# Pearl updates



## BLUE PIT BULL MAN (May 22, 2009)




----------



## 9361 (Jun 25, 2009)

Wow she is sooo pretty!


----------



## MISSAPBT (May 10, 2009)

Oooh i LOVE her! how old?


----------



## Saint Francis (Jun 2, 2010)

BLUE PIT BULL MAN said:


>


Beautiful coat and I love seeing your pup "roll out the red carpet" (tongue) in the second picture LOL!! Very well maintained I might add


----------



## BLUE PIT BULL MAN (May 22, 2009)

Saint Francis said:


> Beautiful coat and I love seeing your pup "roll out the red carpet" (tongue) in the second picture LOL!! Very well maintained I might add


Thanks don't tell blue but im starting to favor that girl more. just a little.

oh and she is a little over a year.


----------



## American_Pit13 (Apr 23, 2007)

Such a cute little black dog!


----------



## BLUE PIT BULL MAN (May 22, 2009)

Thank you Holly!


----------



## Rudy4747 (Nov 29, 2009)

She is amazing looking gyp! She likes to smile too.


----------



## BLUE PIT BULL MAN (May 22, 2009)

thank you. yeah she is a hapy smiling girl for shure


----------



## dixieland (Aug 14, 2009)

Very beautiful gal Matt!


----------



## jayandlacy (Sep 21, 2009)

oooohhh I love me some black doggies!

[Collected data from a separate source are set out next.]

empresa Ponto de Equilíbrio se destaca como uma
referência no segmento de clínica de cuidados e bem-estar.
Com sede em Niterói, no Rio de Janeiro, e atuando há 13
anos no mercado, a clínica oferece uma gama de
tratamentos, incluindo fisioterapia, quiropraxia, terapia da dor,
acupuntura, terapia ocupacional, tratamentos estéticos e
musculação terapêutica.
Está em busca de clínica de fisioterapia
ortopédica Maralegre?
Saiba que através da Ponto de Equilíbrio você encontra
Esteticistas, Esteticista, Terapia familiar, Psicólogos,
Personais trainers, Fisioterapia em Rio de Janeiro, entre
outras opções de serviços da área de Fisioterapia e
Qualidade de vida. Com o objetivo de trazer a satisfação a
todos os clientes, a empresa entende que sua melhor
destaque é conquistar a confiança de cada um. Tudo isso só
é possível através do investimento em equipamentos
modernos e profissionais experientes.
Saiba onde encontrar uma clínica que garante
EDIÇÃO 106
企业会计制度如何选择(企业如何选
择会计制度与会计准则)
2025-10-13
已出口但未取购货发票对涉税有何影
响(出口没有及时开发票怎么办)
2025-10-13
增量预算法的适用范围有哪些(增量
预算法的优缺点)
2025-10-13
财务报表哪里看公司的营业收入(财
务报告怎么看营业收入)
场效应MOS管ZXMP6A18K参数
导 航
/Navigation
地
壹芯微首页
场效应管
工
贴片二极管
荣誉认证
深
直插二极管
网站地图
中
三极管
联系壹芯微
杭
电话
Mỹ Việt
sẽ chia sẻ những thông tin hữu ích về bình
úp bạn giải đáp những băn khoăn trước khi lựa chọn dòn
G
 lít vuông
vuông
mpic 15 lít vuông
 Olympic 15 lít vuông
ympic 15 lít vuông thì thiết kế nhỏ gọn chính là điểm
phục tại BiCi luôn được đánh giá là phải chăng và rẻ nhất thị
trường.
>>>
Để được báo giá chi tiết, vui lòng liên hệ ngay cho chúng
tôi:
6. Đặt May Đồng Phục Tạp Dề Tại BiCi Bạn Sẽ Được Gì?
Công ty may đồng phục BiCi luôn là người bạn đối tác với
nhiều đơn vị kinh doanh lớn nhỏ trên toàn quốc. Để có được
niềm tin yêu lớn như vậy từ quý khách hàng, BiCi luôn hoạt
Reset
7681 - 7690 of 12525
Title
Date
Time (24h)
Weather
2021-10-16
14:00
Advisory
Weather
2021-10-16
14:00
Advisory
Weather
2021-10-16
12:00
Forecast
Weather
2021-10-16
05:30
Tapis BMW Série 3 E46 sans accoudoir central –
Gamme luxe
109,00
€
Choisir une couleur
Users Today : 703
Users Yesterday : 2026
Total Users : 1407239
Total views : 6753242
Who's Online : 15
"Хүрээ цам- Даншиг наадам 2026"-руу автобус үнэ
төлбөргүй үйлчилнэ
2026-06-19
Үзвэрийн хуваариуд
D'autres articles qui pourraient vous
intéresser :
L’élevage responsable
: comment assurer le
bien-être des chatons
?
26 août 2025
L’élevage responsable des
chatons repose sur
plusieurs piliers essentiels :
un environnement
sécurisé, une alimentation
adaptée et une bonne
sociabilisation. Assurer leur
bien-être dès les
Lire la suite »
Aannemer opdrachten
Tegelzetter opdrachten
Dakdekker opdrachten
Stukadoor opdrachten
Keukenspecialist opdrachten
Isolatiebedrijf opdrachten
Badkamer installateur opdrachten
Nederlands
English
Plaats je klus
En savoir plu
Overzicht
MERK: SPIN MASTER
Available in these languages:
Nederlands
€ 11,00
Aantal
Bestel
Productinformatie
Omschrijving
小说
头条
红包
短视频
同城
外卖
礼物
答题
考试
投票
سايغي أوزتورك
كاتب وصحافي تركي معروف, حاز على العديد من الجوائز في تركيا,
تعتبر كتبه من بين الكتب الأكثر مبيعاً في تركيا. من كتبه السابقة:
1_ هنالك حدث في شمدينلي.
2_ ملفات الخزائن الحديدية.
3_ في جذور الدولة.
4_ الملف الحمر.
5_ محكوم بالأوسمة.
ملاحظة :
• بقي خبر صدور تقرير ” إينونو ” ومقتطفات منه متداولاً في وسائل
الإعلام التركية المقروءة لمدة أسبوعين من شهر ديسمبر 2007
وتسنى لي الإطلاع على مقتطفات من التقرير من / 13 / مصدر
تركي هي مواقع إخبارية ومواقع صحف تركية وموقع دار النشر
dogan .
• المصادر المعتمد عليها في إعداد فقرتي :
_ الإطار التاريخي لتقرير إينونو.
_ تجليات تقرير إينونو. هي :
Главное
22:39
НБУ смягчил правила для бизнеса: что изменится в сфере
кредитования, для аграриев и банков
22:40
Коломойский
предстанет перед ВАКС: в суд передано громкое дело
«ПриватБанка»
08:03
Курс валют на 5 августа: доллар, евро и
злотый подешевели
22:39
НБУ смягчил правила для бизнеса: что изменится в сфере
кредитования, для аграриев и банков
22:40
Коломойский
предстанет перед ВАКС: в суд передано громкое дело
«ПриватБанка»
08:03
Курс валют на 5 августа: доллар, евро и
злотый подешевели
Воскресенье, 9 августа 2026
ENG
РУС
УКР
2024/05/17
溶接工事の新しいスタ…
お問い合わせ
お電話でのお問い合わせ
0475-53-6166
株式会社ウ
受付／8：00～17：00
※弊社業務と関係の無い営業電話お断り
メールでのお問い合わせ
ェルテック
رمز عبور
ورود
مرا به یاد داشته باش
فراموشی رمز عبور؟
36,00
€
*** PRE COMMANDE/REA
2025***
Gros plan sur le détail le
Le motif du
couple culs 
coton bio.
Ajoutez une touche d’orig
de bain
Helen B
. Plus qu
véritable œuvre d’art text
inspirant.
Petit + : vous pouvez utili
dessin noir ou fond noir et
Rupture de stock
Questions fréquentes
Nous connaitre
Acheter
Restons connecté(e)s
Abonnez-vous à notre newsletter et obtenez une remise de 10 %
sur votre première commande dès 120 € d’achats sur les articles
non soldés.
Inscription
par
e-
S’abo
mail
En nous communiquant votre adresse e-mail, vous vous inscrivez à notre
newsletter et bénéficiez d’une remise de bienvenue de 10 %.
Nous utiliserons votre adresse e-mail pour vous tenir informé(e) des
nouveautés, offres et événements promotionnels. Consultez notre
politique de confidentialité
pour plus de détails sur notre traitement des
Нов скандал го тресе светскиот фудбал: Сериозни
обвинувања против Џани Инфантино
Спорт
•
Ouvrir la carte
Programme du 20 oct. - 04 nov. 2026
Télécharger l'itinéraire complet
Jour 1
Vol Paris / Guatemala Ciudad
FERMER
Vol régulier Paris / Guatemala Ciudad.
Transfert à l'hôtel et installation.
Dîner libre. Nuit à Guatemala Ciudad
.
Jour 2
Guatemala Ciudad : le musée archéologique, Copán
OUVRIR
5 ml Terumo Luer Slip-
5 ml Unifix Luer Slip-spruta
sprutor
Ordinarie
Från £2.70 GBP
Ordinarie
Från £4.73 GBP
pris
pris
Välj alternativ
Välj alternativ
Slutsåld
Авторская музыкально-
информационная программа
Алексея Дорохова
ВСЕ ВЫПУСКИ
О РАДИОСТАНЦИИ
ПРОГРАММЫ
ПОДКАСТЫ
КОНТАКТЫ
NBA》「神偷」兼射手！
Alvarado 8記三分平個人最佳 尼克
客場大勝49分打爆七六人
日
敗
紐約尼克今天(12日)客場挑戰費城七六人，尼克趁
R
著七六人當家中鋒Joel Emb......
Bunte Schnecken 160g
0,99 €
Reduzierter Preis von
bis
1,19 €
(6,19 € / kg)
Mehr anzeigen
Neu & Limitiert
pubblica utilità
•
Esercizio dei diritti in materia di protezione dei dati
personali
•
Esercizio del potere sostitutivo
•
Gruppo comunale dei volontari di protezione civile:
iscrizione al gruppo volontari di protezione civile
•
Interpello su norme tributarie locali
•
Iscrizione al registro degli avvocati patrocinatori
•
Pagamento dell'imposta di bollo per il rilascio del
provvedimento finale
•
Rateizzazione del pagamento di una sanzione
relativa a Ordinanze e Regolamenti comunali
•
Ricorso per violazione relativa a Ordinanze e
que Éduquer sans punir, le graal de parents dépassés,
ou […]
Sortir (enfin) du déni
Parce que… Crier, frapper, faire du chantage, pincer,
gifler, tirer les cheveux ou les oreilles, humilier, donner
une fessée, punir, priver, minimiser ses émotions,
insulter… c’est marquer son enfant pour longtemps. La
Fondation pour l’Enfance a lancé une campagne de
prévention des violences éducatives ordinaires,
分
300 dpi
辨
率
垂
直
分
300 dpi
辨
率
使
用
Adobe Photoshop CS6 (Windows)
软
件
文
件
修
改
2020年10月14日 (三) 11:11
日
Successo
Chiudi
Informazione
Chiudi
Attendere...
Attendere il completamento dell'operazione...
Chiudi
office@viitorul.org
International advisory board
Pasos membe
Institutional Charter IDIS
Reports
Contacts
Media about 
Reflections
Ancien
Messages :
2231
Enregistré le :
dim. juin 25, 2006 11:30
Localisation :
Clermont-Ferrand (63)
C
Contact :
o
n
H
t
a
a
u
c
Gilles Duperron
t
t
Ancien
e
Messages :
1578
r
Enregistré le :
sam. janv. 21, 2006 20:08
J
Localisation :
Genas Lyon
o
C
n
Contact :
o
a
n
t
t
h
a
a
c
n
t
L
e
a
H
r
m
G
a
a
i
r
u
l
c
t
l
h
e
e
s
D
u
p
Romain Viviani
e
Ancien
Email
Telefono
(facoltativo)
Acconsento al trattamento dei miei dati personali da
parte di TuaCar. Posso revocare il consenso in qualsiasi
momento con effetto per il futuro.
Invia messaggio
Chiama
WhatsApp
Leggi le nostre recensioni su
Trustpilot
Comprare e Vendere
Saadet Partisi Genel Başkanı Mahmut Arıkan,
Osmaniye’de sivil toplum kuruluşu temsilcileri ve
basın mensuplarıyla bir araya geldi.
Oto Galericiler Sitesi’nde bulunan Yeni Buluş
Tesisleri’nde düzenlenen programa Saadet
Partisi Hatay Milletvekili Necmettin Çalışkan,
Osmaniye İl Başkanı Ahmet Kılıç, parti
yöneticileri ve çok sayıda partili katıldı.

Super pretty girl!!


----------



## pitbullmamanatl (Jun 1, 2010)

2nd pic is definitely my fave!!! Love her and that smile!


----------



## BLUE PIT BULL MAN (May 22, 2009)

oh yeah she is a goof ball!


----------



## Aireal (Jul 2, 2010)

love that second pic it is to stinkin cute 
great pics!!!


----------



## dylroche1 (Mar 14, 2010)

very fit dog! love the black with white chest


----------



## Carley (Mar 18, 2009)

OOO i LOVE her!!!! she is pretty


----------



## BLUE PIT BULL MAN (May 22, 2009)

thanks kido!!!!


----------



## buzhunter (Sep 3, 2007)

Nice little dog.


----------



## BLUE PIT BULL MAN (May 22, 2009)

Thanks Buz!!


----------



## GTR (Mar 5, 2010)

The little blacks ones are best. ^.^


----------



## buzhunter (Sep 3, 2007)

BLUE PIT BULL MAN said:


> Thanks Buz!!


You know I like what you're doing down there.


----------



## Rudy4747 (Nov 29, 2009)

buzhunter said:


> You know I like what you're doing down there.


Yeah he has some nice dogs, and keeps them in great condition.:clap:


----------